> _EXTRACTED ENTRIES_

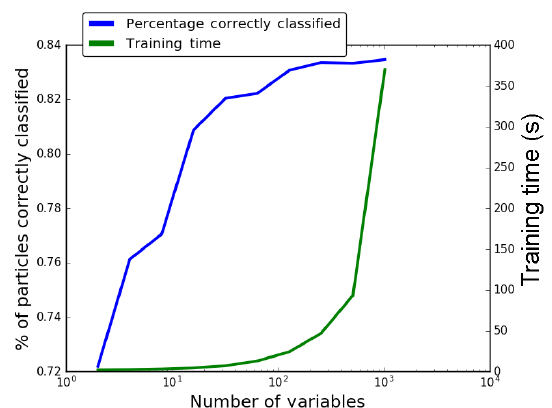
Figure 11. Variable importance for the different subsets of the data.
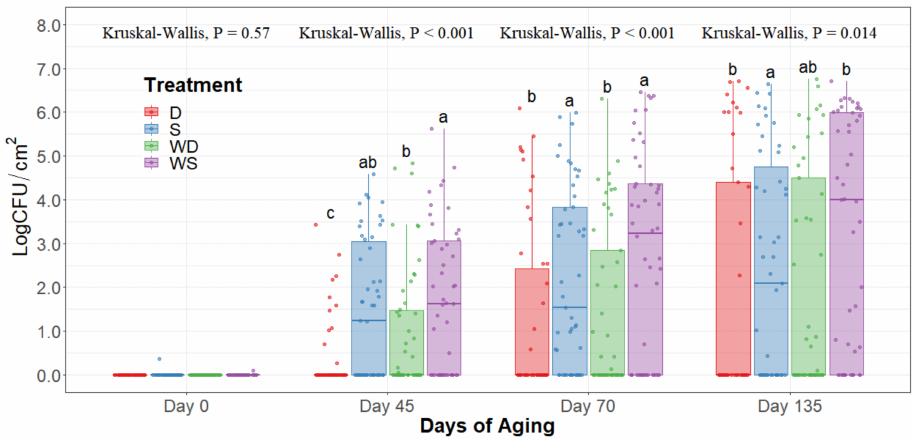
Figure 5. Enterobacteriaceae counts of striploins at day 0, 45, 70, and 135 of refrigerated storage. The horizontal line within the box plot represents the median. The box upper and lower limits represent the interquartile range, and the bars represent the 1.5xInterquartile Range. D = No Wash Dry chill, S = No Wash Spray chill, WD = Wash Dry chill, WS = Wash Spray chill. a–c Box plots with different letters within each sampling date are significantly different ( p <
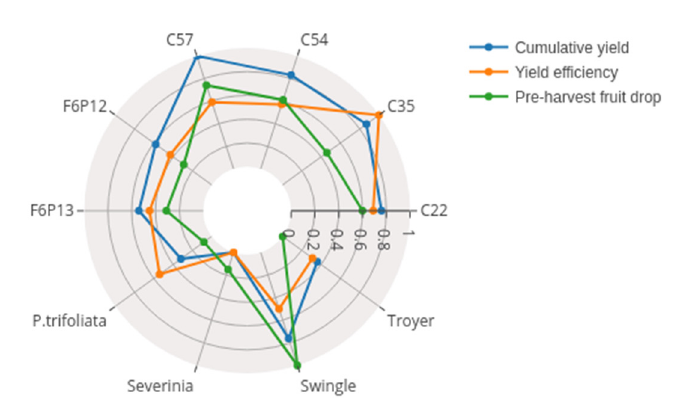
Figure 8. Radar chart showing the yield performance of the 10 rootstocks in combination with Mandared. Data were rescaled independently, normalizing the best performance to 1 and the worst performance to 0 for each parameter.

...

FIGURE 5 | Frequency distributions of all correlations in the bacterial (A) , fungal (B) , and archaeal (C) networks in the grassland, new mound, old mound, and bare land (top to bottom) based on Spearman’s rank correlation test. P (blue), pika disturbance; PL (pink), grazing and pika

---

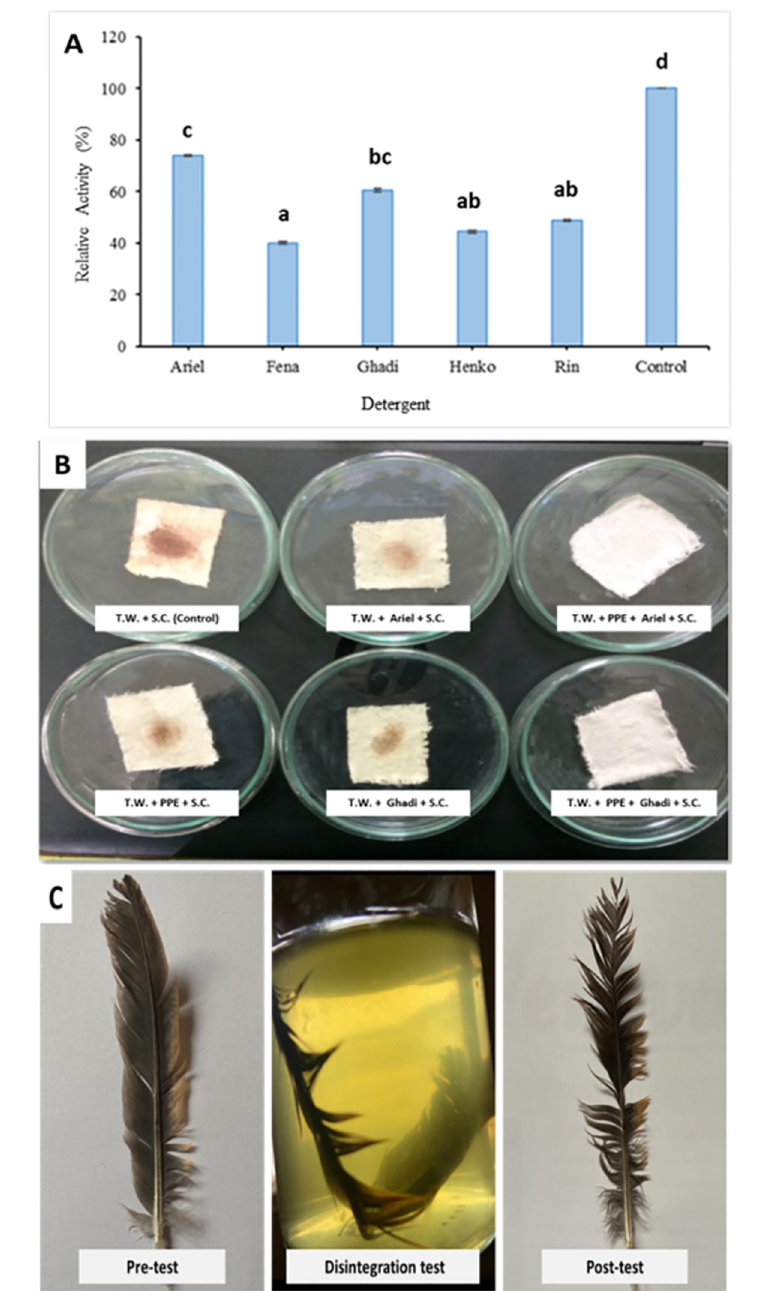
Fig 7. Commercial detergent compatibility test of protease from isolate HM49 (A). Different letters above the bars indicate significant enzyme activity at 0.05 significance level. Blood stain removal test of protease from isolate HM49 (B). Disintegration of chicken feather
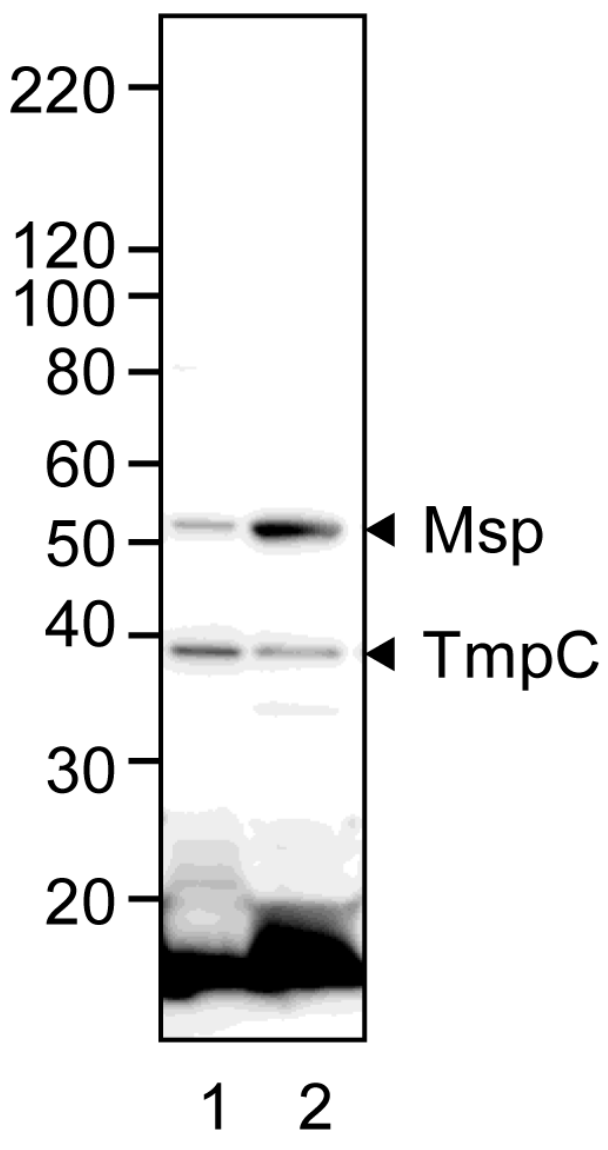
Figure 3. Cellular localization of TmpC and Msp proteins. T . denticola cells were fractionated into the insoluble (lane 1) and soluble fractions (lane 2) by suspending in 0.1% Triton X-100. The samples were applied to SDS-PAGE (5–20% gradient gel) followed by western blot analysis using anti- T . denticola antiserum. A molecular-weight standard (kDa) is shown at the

> _ACTION ITEM_
Your task is to copy only the lines above starting at the one containing "Figure 11. Variable" and ending at the one containing "Figure 5. Enterobacteriaceae". Copy them exactly, both ends included, and omit the pictures.

> _RESPONSE_
Figure 11. Variable importance for the different subsets of the data.
Figure 5. Enterobacteriaceae counts of striploins at day 0, 45, 70, and 135 of refrigerated storage. The horizontal line within the box plot represents the median. The box upper and lower limits represent the interquartile range, and the bars represent the 1.5xInterquartile Range. D = No Wash Dry chill, S = No Wash Spray chill, WD = Wash Dry chill, WS = Wash Spray chill. a–c Box plots with different letters within each sampling date are significantly different ( p <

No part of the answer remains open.